Originality:  Z-Man’s version of History of the World is definitely more evolution than revolution, and I am perfectly fine with that.  The core of the game remains intact, with only a few well-thought refinements added by the development team.  These refinements center mostly around improving the balance and clarity of the event cards and the combat modifiers for naval invasions and terrain, and adjusting the scoring for the various regions.  The biggest change is trimming the game down to five epochs (the original included seven).  These changes help make the game play more quickly, trimming about an hour off the playing time, without losing any of the depth or spirit of the game.

Presentation:  The producers of this edition clearly put a lot of thought and effort into the presentation and graphics.  The artwork is excellent, with the box cover displaying a panoramic view of world history, with a bright and easily read title.  All the information one would want about the game is readily at hand, including a solid description of the game and component shot on the game back.  The game board is large and attractive, though it offers an unusual projection that may take a few minutes to get a handle on, with the busiest regions—the Middle East in particular—center stage and oversized, while the homes of late-arriving empires like America and Japan being pushed to the boundaries and appearing much smaller.

Quality:  The components here are worthy of the artwork.  The cards are flexible and have a nice linin finish, and every event card sports evocative artwork.  The tiles and tokens are very thick and sturdy, the playing pieces are molded in a beautiful pearlescent plastic and sport a fully realized globe on every pawn.  The fortifications are some-assembly-required cardboard structures that are designed to hold the cities on top of them, giving them the appearance of being walled cities and saving valuable board space.  To track the effects of battle, the game has a DIY catapult (non-functioning).  A bit fiddly perhaps, but fun nonetheless.  The rulebook is clear and concise, lavishly illustrated and clearly written.  I would have preferred more examples of game mechanics in use, but it does feature an entire example turn that does a good job of diagraming how the game plays.  I particularly appreciated the respectful inclusion of design notes by Ragnar Brother Steve Kendall.

Marketability:  Considering this game is now more than a quarter-century old, there is justifiable concern about its ability to “age well.”  I think that Z-Man made the right choice here in trimming the game a bit, as modern gamers find more appeal in shorter games, and the graphics definitely benefit from the fresh, updated look.  When History of the World originally released, it was innovative for its time, with forward-looking game mechanics that are still in line with modern tastes, such as card drafting.  Surprisingly, I find that the experience is just as robust, enjoyable, and strategically challenging as it was two decades ago.  I believe that History of the World is one of those games that deserves to never go out of print, because it still has something to offer the hobby and the market.
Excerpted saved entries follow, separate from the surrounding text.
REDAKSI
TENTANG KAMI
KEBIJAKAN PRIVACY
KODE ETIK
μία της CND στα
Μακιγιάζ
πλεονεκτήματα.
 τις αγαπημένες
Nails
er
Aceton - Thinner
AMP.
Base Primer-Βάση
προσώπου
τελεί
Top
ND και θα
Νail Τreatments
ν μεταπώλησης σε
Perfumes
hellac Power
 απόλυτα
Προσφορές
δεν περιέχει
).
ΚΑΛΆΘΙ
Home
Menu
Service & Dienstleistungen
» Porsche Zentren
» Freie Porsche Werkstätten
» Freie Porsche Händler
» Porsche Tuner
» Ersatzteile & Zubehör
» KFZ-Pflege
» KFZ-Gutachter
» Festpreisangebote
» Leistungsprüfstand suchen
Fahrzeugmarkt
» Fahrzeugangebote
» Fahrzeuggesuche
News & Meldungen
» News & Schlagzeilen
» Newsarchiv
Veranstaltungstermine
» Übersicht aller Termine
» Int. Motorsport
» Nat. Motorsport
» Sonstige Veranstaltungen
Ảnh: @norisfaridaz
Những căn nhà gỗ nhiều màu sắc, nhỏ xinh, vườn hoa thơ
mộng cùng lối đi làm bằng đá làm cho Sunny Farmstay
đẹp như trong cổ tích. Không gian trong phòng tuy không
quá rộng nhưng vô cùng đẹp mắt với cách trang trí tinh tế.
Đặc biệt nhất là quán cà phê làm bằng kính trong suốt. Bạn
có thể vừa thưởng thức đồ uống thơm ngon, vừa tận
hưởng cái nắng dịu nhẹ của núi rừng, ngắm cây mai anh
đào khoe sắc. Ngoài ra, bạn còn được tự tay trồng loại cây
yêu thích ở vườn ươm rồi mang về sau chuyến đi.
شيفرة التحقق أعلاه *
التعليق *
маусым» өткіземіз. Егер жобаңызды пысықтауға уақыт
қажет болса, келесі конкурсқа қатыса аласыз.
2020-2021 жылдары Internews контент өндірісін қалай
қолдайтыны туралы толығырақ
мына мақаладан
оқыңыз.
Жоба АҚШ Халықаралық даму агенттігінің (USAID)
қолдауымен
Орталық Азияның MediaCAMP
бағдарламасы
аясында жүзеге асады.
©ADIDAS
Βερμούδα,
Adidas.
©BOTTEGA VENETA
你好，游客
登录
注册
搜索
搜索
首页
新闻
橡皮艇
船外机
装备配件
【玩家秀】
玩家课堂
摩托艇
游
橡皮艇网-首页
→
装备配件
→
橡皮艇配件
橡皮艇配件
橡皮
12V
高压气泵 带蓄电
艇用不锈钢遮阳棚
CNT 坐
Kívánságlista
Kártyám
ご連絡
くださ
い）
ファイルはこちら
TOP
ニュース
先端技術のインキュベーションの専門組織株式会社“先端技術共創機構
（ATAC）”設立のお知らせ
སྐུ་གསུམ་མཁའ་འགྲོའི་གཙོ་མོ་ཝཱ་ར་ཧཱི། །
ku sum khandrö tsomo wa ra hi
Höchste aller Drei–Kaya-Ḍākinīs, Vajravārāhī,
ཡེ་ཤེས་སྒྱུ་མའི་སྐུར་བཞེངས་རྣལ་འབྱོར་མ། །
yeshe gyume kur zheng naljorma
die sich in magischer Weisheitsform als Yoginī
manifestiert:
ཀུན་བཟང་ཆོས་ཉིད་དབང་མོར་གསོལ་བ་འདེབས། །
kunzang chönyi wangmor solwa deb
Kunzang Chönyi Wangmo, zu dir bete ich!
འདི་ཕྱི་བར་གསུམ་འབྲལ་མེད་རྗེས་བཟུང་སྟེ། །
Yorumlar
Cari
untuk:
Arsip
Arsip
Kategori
Overall:  I am glad to say that I was not at all disappointed with Z-Man’s handling of this classic and iconic game (though I do recommend playing with the “Classic Drafting” rules, which Z-Man thoughtfully included as an optional rule).  Thanks to the updates, gameplay is brisk, decisions are meaningful, luck is a factor but not an overwhelming one, and everything feels well balanced.  The components are attractive and effective, and nothing was changed simply for the sake of changing it.  If you’re a fan of any of the earlier editions, this one is well worth checking out.  And if you’re not yet a fan, you owe it to yourself to give it a try.

In short, this new edition of History of the World is everything that I hoped it would be.  And that’s why I’m giving this game 5 out of 5.